Current AI video tools focus too much on how characters look or move individually, but mess up when trying to show how they interact, like getting the timing or positions wrong.
What's the solution?
DreamRelation splits the task into two parts: 1) separating how characters look from how they interact using special training tricks, and 2) using a smart loss function to focus on the flow of interactions over tiny details.
Why it matters?
This helps create better videos for things like movies, ads, or education where showing accurate interactions (like science experiments or story scenes) is key.
Abstract
Relational video customization refers to the creation of personalized videos that depict user-specified relations between two subjects, a crucial task for comprehending real-world visual content.

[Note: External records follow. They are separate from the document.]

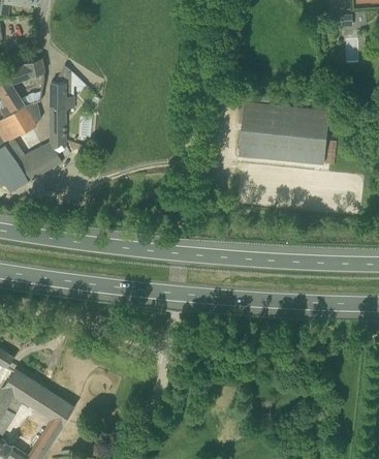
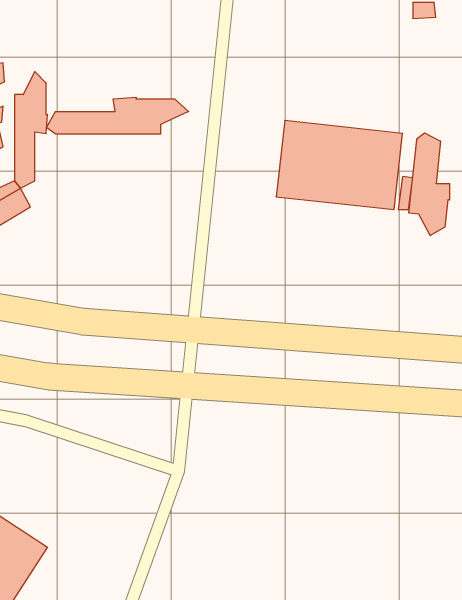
building: none -> [47,97,189,134]
building: none -> [409,133,450,236]

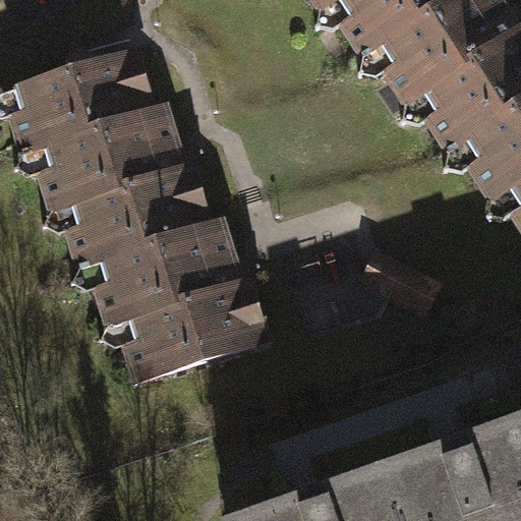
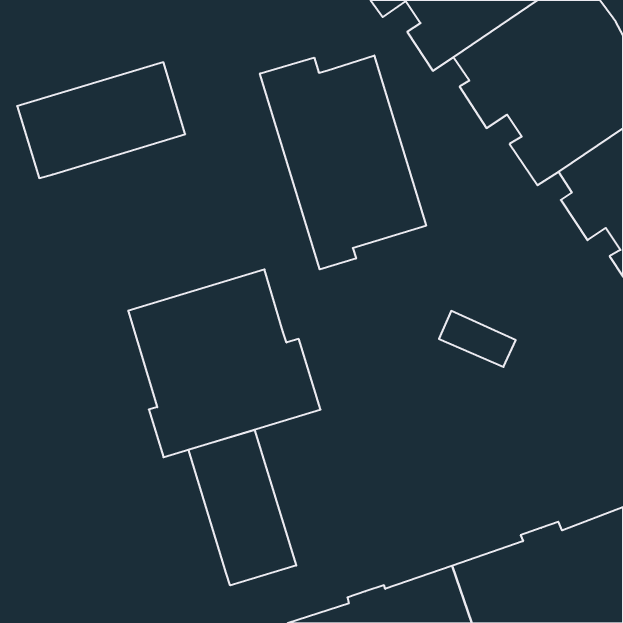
building: none -> [260,55,426,269]
building: [40,108,211,267] -> none
building: none -> [189,430,296,585]

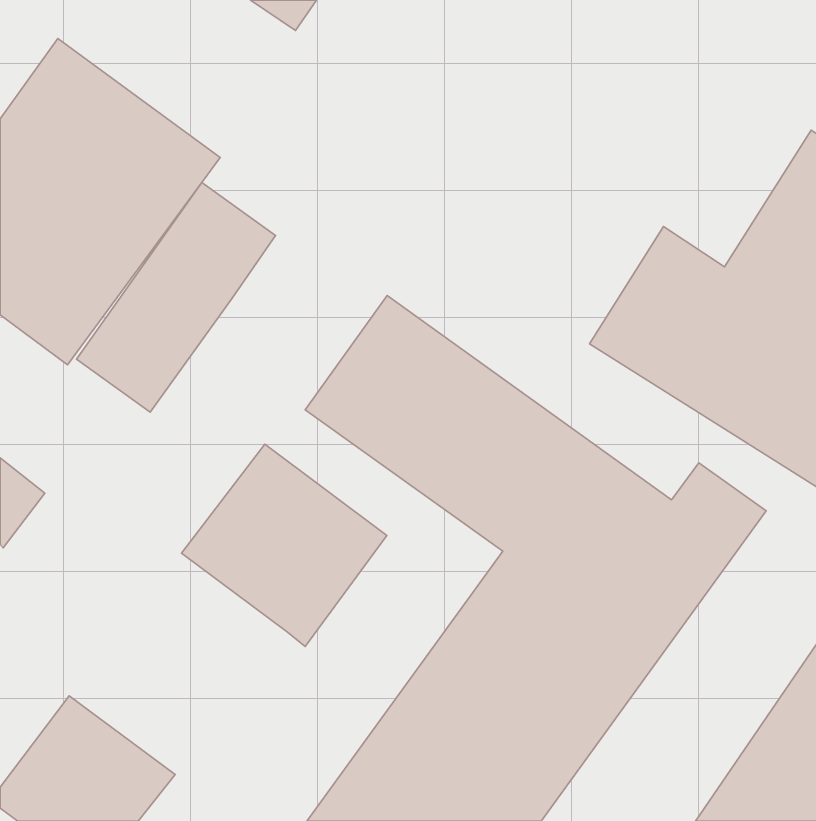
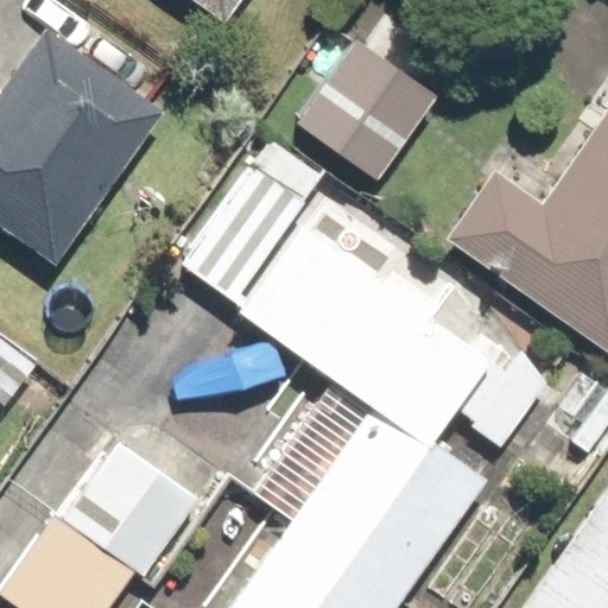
building: none -> [289,26,418,189]
building: [76,182,276,412] -> [175,133,322,303]
building: [181,444,387,646] -> [55,433,207,583]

While existing methods can personalize subject appearances and motions, they still struggle with complex relational video customization, where precise relational modeling and high generalization across subject categories are essential. The primary challenge arises from the intricate spatial arrangements, layout variations, and nuanced temporal dynamics inherent in relations; consequently, current models tend to overemphasize irrelevant visual details rather than capturing meaningful interactions. To address these challenges, we propose DreamRelation, a novel approach that personalizes relations through a small set of exemplar videos, leveraging two key components: Relational Decoupling Learning and Relational Dynamics Enhancement. First, in Relational Decoupling Learning, we disentangle relations from subject appearances using relation LoRA triplet and hybrid mask training strategy, ensuring better generalization across diverse relationships. Furthermore, we determine the optimal design of relation LoRA triplet by analyzing the distinct roles of the query, key, and value features within MM-DiT's attention mechanism, making DreamRelation the first relational video generation framework with explainable components. Second, in Relational Dynamics Enhancement, we introduce space-time relational contrastive loss, which prioritizes relational dynamics while minimizing the reliance on detailed subject appearances. Extensive experiments demonstrate that DreamRelation outperforms state-of-the-art methods in relational video customization. Code and models will be made publicly available.